What Is Metal Fatigue?

Have you ever bent a paper clip or a coat hanger back and forth until it breaks? This is metal fatigue, the use of stress to break down of the molecular bonds that give metal its strength. At the same time, people wonder why a jet liner would fail, as it certainly isn’t being bent back and forth like the paper clip.

Or is it?

Have you ever sat in the back of the plane and noticed the whole cabin bending upon touchdown?  Have you ever looked at the wing and seen it flex up and down in turbulence?  Those are merely the visible indications that the body of an airplane is not a static structure. It is a malleable creation designed to flex rather than be brittle. What you can’t see is the effect of pressurization on the metal structure of the aircraft. Pressurization is what makes it possible for the cabin of an airplane to hold an atmosphere that is breathable when the airplane is flying at altitudes that people cannot survive. People in the business occasionally refer to pressurized planes as ‘inflatable’. Every time the aircraft climbs to high altitude, the cabin is inflated to higher pressures. Like a balloon being inflated, this causes the skin to expand slightly. Do it over and over again, like an airplane that repeatedly makes short flights, and the skin is being flexed just like the paper clip.

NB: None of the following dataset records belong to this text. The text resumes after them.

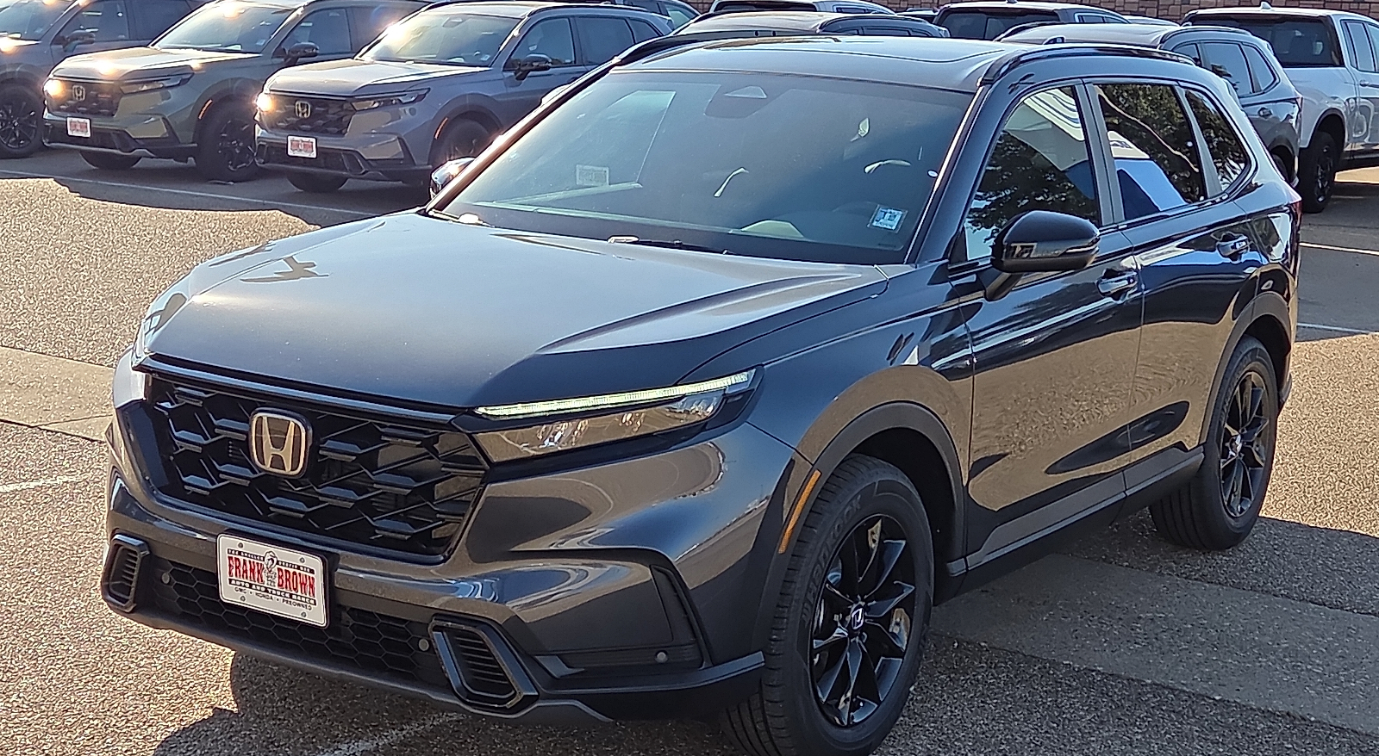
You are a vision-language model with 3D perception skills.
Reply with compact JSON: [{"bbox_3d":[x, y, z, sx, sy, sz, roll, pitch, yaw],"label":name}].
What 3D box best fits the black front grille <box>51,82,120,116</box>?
[{"bbox_3d":[-5.265,-2.453,18.051,0.960,0.315,0.130,10,13,36],"label":"black front grille"}]

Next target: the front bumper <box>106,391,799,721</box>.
[{"bbox_3d":[-0.696,0.313,4.627,1.830,0.630,0.640,8,11,32],"label":"front bumper"}]

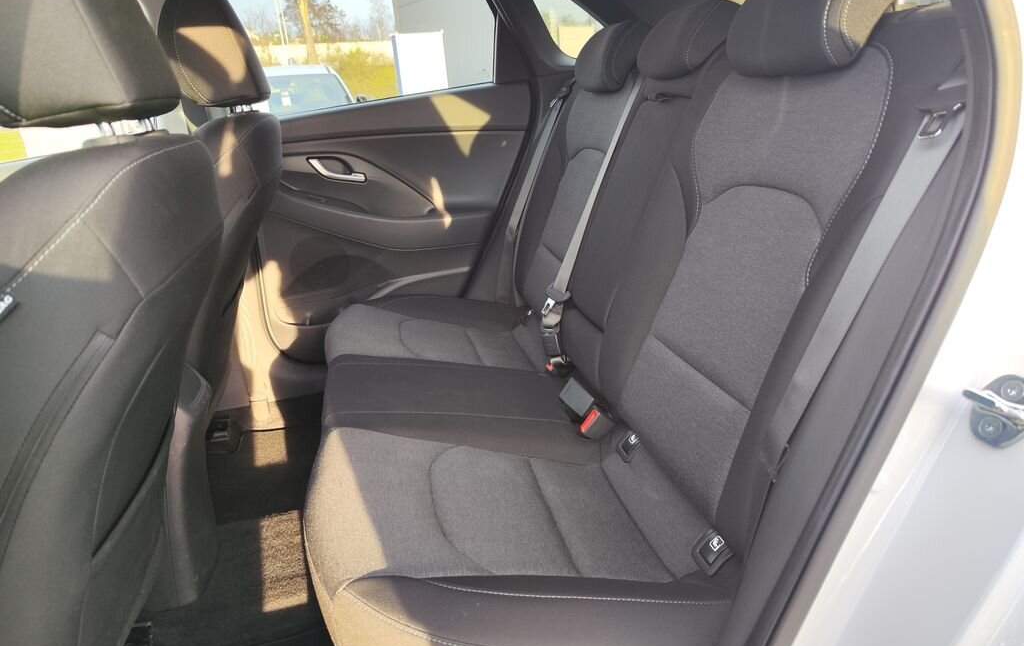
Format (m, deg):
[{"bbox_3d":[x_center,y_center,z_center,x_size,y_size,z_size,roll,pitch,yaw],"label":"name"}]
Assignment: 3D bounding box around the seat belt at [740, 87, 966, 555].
[{"bbox_3d":[0.311,0.022,0.648,0.070,0.490,0.065,13,15,-16],"label":"seat belt"}]

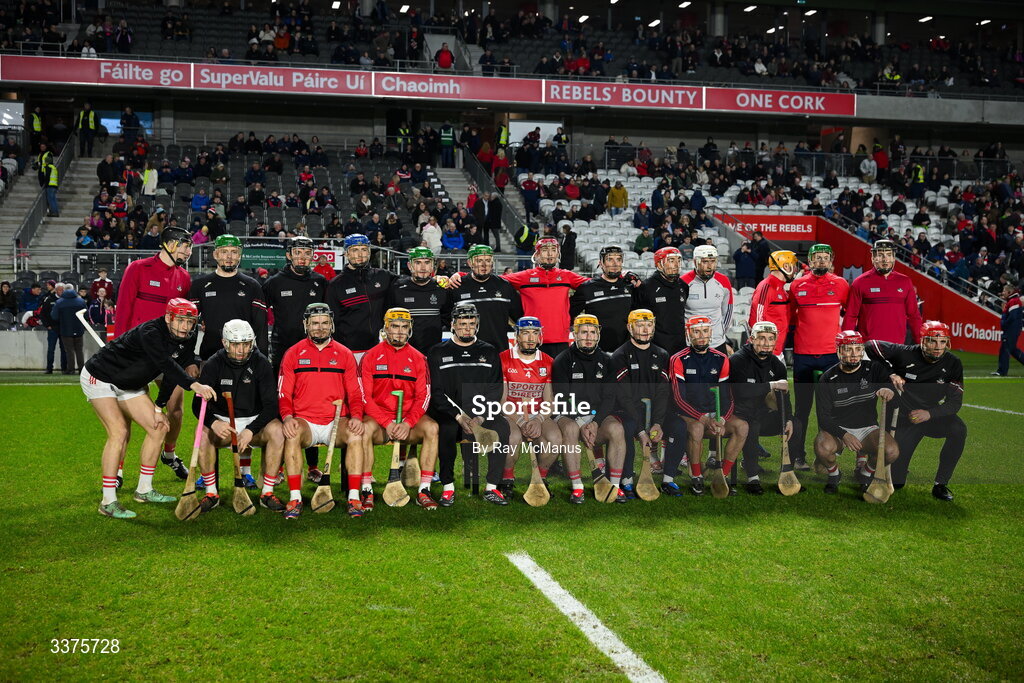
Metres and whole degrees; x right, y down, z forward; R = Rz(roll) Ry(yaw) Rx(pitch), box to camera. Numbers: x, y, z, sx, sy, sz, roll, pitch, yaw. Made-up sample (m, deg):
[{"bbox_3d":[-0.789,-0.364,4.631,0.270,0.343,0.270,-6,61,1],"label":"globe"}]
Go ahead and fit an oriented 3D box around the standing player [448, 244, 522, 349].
[{"bbox_3d":[-0.213,0.132,9.600,0.610,1.855,0.380,0,2,-7],"label":"standing player"}]

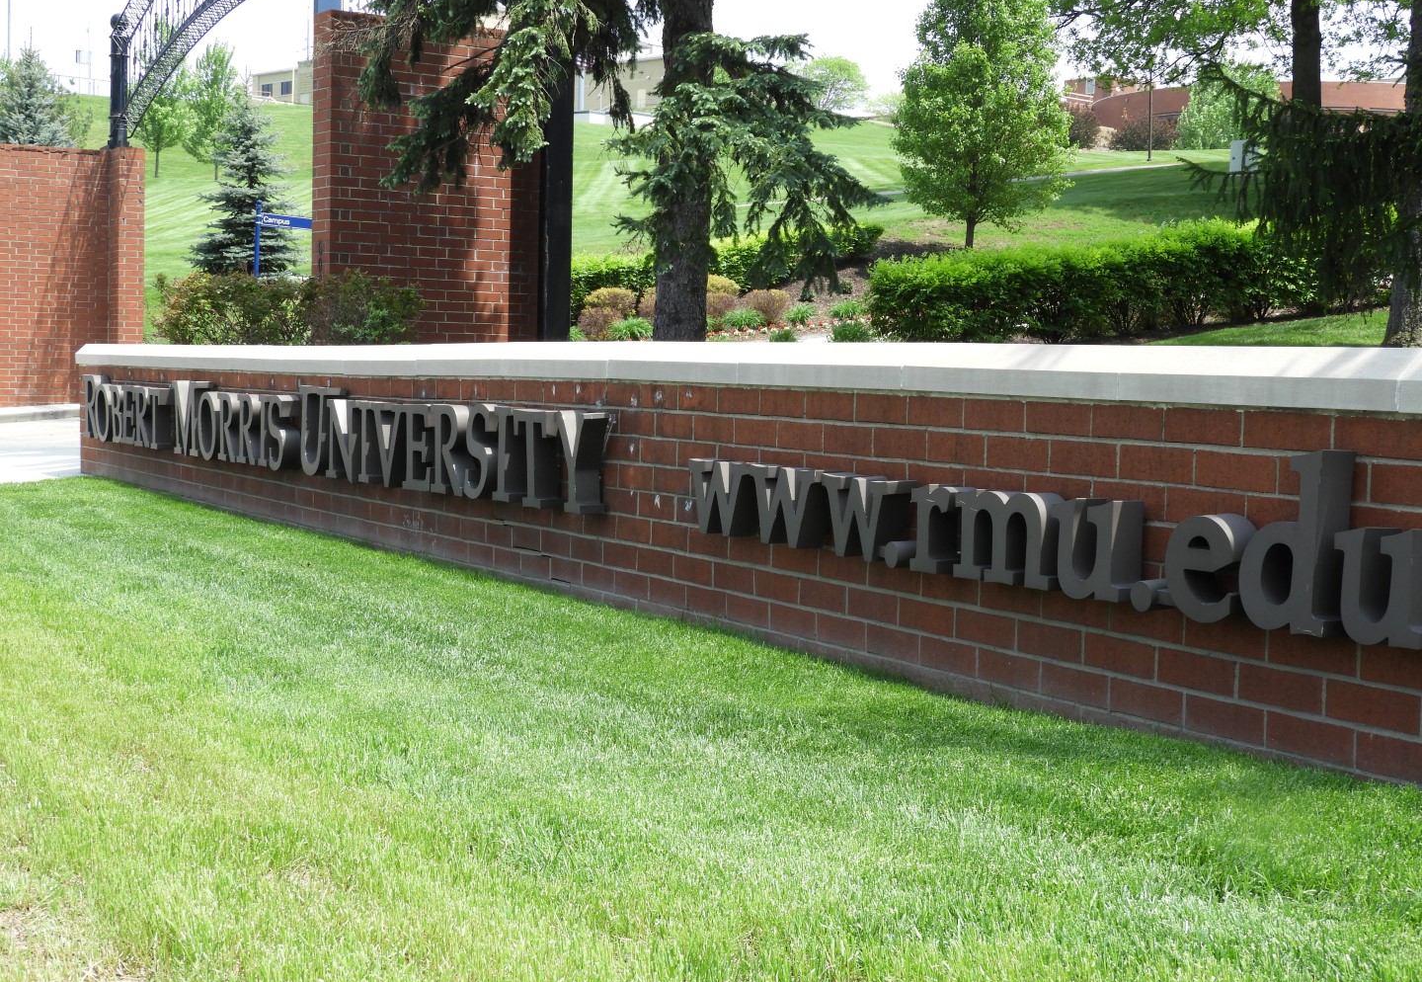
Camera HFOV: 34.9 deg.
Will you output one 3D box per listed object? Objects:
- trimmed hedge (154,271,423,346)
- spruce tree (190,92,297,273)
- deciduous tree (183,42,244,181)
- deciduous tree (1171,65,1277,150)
[{"bbox_3d":[-3.541,-1.293,18.913,2.200,1.084,1.100,1,3,0],"label":"trimmed hedge"},{"bbox_3d":[-9.511,-6.175,46.000,2.307,4.086,2.307,1,3,0],"label":"spruce tree"},{"bbox_3d":[-20.267,-15.449,92.000,2.488,5.599,2.488,1,3,0],"label":"deciduous tree"},{"bbox_3d":[23.703,-17.719,104.000,4.807,4.083,4.807,1,3,0],"label":"deciduous tree"}]

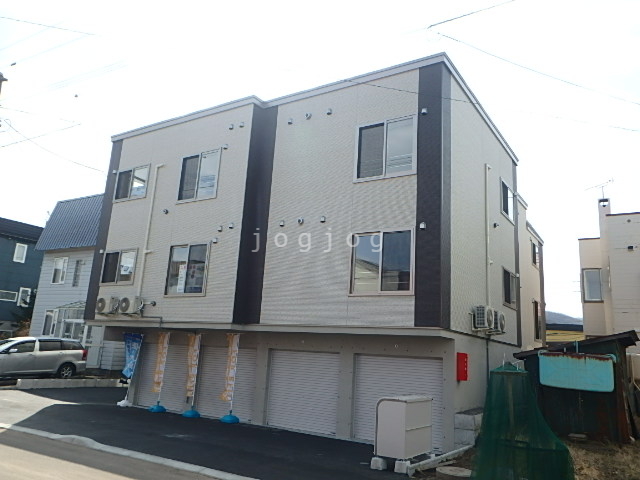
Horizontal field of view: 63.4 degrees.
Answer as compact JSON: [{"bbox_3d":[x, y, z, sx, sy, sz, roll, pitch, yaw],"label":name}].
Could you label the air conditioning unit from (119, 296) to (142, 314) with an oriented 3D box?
[{"bbox_3d":[-5.817,2.035,15.927,0.767,0.518,0.290,-5,-15,33],"label":"air conditioning unit"}]

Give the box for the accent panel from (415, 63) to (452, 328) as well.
[{"bbox_3d":[2.710,-1.143,12.302,0.620,6.420,0.570,-5,-15,33],"label":"accent panel"}]

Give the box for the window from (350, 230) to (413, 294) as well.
[{"bbox_3d":[1.418,0.532,11.989,1.640,1.520,0.120,-5,-15,33],"label":"window"}]

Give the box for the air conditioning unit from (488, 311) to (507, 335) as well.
[{"bbox_3d":[4.780,2.234,14.057,0.290,0.550,0.780,-5,-15,33],"label":"air conditioning unit"}]

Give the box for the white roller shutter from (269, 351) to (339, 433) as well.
[{"bbox_3d":[-0.452,4.043,13.962,2.300,2.040,0.080,-5,-15,33],"label":"white roller shutter"}]

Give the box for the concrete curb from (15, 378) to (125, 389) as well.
[{"bbox_3d":[-9.206,5.359,19.307,0.170,0.317,4.171,-5,-15,33],"label":"concrete curb"}]

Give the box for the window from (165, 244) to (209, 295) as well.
[{"bbox_3d":[-3.899,0.895,15.268,1.714,1.573,0.100,-5,-15,33],"label":"window"}]

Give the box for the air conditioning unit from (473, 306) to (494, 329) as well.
[{"bbox_3d":[4.144,1.999,13.107,0.290,0.540,0.780,-5,-15,33],"label":"air conditioning unit"}]

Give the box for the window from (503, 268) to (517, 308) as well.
[{"bbox_3d":[6.134,1.596,16.649,0.100,1.161,1.790,-5,-15,33],"label":"window"}]

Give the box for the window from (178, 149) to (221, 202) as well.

What To Do About Metal Fatigue?

Up  until 1988, airlines weren’t particularly concerned about metal fatigue. And then, Aloha Airlines flight 243 suffered an incredible failure of entire sections of the fuselage.  This resulted in the death of a flight attendant and the injury of 65 people.  The cause was traced to corrosion and metal fatigue. The contributing factors were the frequent take-offs and landings made by high frequency, inter-island flights. Corrosion by salt air was also a factor.

Since that landmark incident, airlines and regulators have been scrutinizing airplanes to a much higher extent. Airplanes are regularly stripped of their interiors and examined for cracks at a microscopic level. Cracked portions are either patched or replaced. With proper maintenance, an aircraft should last decades. For example, Delta is still flying 35 year old DC-9 aircraft that they inherited from Northwest.

What About Southwest?

Southwest has suffered a similar incident like this in 1988 when a football sized hole opened up in one f it’s aircraft.  Like the recent incident, there were no fatalities or serious injuries. The aircraft involved in the latest Southwest incident was merely 15 years old. That is a little older than the average age of their fleet, but it is certainly not their oldest plane. Considering that the 737-300 was produced from 1981 until 1999, this plane was one of the newer 737-300s out there.

These facts strongly suggest that there is some sort of maintenance issues that are failing to catch developing cracks in the fuselage of their aircraft.

Should You Fly Southwest?

Despite these troubling maintenance failures, I still remain a fan of Southwest. Air travel in the United States is still posting incredible safety numbers in recent years. The only fatality ever attributed to Southwest airlines in its 38 year history was a person on the ground in this incident.

I have plans to travel with my family on Southwest, and I have not considered changing them. Air travel will never be risk free, but it is by far the safest way to travel. You are several orders of magnitude more likely to die in a traffic accident than you are on a schedule passenger aircraft. This is still a troubling incident, but I expect regulators to take serious measures to ensure that it never happens again.